Madagascar is renowned for its rich and peerless fauna and flora. More than 80% of its species are found nowhere else on earth. The island has more unique species than any comparably-sized landmass. However, this country also has one of the highest deforestation rates in the world, having lost around 23% of its forest cover since 2000.
The vast majority of forest clearance takes place in order to to make way for local subsistence agriculture.

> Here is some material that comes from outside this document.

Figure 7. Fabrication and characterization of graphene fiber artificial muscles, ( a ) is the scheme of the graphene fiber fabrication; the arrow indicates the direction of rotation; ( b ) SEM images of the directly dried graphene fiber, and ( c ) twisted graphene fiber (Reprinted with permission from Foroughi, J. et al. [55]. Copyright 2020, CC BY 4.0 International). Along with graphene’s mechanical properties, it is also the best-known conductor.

This threat is further amplified by a growing rural population experiencing extreme poverty, which drives farmers to open up new croplands by felling and burning forests.
In Tsitongambarika, the practice of tavy – a traditional Malagasy farming practice that uses the ‘slash-and-burn’ method to clear forests – together with bush fires, illegal logging, hunting, and various types of harvesting, are the main pressures that threaten the survival of this irreplaceable forest.
by Elena Serra
“All these pressures are linked to four factors: bad governance, bad management, lack of environmental education and, above all, the poor standard of living of the local population,” explains Andriamandranto Ravoahangy, the coordinator of the Forest Conservation Programme at Asity Madagascar.
Asity Madagascar (BirdLife Partner), together with Vohimaintso Tsara Tantana, a confederation of 55 grassroots communities surrounding Tsitongambarika, came together to co-manage the 60,000-hectare protected area. Together, they are working to reduce pressure on the natural resources of the rainforest by promoting environmentally-friendly income-generating activities for the surrounding communities.
In this region, most farmers lack the technical know-how, financial means and sometimes motivation to adopt more sustainable and efficient techniques. Furthermore, education levels are low: fewer than 50 per cent of children attend school, and some areas even lack schools altogether.
In order to preserve Tsitongambarika, it is essential to make the population aware of the importance of forest conservation and to train them in sustainable ways of using forest resources. “It is through training that we hope to see a transformation and a behaviour change,” says Ravoahangy.
To achieve this, Asity Madagascar opened a training centre in Manatantely on 11th June 2021. At the inauguration ceremony, local community members and public and private partners welcomed the creation of the centre, which was set up with the support of the Hempel Foundation, Vanguard and BirdLife International.
The centre will help improve income sources, and consequently living standards, of Tsitongambarika’s local communities through activities that contribute to the sustainable management of the forest. Further, trainees will be supported financially to start sustainable micro-projects, such as agriculture, livestock, beekeeping or fishing and fish farming, to encourage them to take up economic activities that do not harm the environment.